Notes for Religious Studies 369:

Introduction to Judaism

Basic Concepts from

S. Daniel Breslauer, Understanding Judaism through History


Hellenistic Canonization, Rituals and Beliefs

Stages in the development of a Jewish canon

Josiah (2 Kings 22-23): Deuteronomic reform

Chronicles-Ezra (2 Chronicles 34-5)

Common elements


Different purposes for religious commandments and observances

Disputes between Pharisees and Sadducees over festivals

  1. Date of Shavuot:

    Apparently Sadducees shared Qumran solar calendar: 364-day year, so that Shavuoth would always fall on Sunday.

    Pharisaic calendar allows Shavuoth to commemorate the giving of the Torah at Mount Sinai.

    Pharisaic calendar equivalent to Babylonian: luni-solar cycle.

  2. Fire on the Sabbath

    "Sadducees did not allow any fire on Sabbath, even if kindled before the Sabbath." There is no documentation for this claim.

  3. Worship on Yom Kippur

    Dispute was not over scapegoat (as stated in text-book), but over offering of incense in Holy of Holies.
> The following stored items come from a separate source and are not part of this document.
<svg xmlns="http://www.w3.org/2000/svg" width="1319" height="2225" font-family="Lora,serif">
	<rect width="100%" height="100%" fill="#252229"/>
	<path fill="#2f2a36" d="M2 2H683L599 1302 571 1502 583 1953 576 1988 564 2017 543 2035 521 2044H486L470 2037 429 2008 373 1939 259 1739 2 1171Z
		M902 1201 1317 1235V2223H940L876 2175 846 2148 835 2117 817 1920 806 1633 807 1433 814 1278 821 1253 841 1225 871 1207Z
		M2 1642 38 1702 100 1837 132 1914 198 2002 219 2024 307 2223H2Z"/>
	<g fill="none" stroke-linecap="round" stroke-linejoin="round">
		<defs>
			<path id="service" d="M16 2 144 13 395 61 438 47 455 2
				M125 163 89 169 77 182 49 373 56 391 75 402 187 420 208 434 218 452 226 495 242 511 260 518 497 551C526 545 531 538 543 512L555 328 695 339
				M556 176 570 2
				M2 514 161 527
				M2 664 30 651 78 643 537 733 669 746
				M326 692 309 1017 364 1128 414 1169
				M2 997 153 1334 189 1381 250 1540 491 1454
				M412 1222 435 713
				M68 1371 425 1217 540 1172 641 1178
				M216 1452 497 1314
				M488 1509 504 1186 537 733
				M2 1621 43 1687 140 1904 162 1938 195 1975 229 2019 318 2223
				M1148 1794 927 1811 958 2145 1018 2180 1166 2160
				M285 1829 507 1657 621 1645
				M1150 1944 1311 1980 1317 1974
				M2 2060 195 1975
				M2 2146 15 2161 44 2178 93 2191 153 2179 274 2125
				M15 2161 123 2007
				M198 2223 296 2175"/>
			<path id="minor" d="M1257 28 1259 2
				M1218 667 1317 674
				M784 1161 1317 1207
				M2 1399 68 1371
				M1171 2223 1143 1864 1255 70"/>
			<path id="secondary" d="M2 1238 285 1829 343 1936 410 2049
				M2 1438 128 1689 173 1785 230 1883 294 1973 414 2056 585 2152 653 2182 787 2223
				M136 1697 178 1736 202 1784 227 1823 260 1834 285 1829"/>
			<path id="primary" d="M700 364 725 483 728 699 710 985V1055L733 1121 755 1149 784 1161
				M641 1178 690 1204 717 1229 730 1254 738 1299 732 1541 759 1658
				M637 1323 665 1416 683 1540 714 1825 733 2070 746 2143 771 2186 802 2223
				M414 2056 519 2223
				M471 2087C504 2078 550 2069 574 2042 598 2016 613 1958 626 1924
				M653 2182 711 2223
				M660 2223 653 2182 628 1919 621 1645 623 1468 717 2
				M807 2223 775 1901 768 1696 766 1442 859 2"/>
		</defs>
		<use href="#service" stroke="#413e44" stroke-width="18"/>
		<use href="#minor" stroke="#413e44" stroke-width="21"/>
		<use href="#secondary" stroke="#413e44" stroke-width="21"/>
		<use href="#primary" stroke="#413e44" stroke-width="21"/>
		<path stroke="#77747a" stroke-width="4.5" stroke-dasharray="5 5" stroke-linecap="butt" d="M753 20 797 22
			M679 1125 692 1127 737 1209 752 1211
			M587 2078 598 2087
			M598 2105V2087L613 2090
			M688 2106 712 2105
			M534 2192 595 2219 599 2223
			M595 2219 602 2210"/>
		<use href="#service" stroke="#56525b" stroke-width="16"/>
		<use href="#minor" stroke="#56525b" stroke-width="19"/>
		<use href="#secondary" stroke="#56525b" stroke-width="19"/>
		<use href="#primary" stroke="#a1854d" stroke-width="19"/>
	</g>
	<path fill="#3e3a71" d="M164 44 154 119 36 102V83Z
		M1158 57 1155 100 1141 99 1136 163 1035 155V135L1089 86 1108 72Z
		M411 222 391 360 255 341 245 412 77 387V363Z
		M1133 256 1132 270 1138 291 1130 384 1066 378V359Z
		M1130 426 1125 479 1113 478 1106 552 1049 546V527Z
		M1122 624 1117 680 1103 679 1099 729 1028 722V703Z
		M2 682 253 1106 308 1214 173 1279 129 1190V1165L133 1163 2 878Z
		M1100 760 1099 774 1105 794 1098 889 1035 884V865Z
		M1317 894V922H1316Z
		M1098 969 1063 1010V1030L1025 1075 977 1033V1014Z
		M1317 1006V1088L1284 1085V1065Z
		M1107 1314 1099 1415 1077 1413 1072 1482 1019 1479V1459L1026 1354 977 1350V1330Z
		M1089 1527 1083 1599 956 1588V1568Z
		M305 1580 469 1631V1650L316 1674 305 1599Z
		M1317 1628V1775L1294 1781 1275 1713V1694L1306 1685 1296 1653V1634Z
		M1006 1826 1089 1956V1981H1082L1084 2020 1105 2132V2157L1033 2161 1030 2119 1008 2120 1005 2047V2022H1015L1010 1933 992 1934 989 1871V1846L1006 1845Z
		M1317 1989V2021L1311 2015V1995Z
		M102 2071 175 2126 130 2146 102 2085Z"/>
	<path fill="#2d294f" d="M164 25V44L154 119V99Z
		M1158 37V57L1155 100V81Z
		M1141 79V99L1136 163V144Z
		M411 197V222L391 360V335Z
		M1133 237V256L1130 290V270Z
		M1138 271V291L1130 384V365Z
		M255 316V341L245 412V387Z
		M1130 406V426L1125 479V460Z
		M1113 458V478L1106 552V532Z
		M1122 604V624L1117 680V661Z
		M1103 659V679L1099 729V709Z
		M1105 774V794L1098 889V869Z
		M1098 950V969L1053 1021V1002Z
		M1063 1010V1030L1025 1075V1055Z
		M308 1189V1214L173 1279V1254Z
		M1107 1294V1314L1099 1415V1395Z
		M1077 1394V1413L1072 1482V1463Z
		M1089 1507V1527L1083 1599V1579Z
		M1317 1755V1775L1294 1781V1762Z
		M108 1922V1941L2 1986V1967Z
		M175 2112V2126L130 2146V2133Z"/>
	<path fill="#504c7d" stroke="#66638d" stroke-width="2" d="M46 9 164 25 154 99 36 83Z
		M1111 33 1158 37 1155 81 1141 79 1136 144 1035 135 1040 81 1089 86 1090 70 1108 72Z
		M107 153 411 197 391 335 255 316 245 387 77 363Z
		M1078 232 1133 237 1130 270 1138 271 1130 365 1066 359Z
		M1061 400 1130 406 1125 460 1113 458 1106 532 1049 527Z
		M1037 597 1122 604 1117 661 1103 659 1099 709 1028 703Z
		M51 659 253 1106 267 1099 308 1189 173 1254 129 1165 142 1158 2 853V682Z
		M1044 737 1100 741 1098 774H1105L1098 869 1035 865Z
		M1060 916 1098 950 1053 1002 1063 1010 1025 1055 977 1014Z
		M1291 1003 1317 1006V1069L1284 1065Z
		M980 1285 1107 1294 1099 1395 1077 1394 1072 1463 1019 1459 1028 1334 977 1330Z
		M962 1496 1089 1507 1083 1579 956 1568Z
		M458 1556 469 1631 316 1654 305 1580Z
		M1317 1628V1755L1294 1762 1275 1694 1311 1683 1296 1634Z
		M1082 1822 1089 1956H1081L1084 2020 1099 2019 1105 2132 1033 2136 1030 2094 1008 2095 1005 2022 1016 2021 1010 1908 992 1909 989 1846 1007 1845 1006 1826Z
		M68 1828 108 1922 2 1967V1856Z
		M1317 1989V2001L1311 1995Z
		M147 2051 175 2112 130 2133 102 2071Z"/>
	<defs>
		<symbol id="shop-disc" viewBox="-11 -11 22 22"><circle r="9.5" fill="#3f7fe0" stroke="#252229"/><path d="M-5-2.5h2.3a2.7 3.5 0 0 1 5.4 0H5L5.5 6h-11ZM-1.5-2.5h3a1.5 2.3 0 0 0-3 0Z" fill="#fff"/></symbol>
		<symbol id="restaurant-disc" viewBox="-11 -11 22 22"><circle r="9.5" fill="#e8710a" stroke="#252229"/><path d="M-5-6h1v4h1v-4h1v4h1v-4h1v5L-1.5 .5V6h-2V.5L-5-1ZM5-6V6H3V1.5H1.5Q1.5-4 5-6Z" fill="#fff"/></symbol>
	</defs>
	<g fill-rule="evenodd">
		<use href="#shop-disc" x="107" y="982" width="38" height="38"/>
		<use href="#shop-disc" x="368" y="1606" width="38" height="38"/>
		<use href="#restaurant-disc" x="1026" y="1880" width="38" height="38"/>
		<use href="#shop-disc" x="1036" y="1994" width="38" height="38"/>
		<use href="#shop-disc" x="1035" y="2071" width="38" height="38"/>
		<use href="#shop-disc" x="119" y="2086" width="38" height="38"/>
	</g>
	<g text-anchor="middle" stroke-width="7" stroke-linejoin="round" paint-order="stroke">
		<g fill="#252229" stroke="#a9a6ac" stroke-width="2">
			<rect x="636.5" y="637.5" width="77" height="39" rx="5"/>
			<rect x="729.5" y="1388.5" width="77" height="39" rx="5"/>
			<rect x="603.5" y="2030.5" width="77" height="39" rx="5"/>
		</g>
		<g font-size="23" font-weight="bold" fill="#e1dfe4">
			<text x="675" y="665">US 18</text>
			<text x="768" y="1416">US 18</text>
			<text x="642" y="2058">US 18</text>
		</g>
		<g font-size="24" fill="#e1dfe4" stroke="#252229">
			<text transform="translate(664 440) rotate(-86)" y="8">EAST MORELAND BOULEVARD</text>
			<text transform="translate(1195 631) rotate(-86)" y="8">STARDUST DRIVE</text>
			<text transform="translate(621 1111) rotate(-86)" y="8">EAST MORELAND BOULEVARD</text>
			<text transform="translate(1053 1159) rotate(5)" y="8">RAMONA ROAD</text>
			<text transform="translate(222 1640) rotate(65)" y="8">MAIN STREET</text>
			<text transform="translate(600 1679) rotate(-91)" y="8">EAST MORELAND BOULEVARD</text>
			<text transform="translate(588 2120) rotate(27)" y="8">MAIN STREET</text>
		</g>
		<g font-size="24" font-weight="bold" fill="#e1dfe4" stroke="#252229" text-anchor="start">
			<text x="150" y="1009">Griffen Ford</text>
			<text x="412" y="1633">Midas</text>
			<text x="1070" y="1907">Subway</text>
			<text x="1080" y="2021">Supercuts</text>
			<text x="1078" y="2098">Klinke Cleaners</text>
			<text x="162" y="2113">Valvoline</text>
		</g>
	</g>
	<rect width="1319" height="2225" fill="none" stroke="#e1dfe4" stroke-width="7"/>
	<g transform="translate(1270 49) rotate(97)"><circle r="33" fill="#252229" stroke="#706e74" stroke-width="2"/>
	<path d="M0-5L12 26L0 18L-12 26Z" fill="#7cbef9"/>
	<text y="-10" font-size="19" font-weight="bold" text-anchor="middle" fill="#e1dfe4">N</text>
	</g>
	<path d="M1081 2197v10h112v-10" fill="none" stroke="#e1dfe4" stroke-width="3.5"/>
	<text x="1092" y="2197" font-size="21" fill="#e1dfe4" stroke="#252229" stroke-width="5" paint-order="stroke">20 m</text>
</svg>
The Pharisees (understanding the biblical text more literally) said the High Priest should light the incense after entering; the Sadducees said to light it before entering.

Alexandrian Hellenistic Judaism

Septuagint

Legend of its miraculous translation by 70 elders (Letter of Aristeas)

Attaches sanctitiy to the translation, not just to the original contents.

Inclusion of material not incorporated into the official Jewish Bible: Apocrypha

Philo and Allegorical Interpretation of Bible

Both rituals and narratives were interpeted as symbolic representations of philosphical ideas.

Jewish tradition portrayed as universal, rational, philosophical system.

Problem of God's interaction with material universe: Doctrine of Logos

Mystical dimension of Philo's Judaism.

Problem of "radical allegorists": Once people have understood the allegorical message of the Torah, do they have to continue observing the rituals?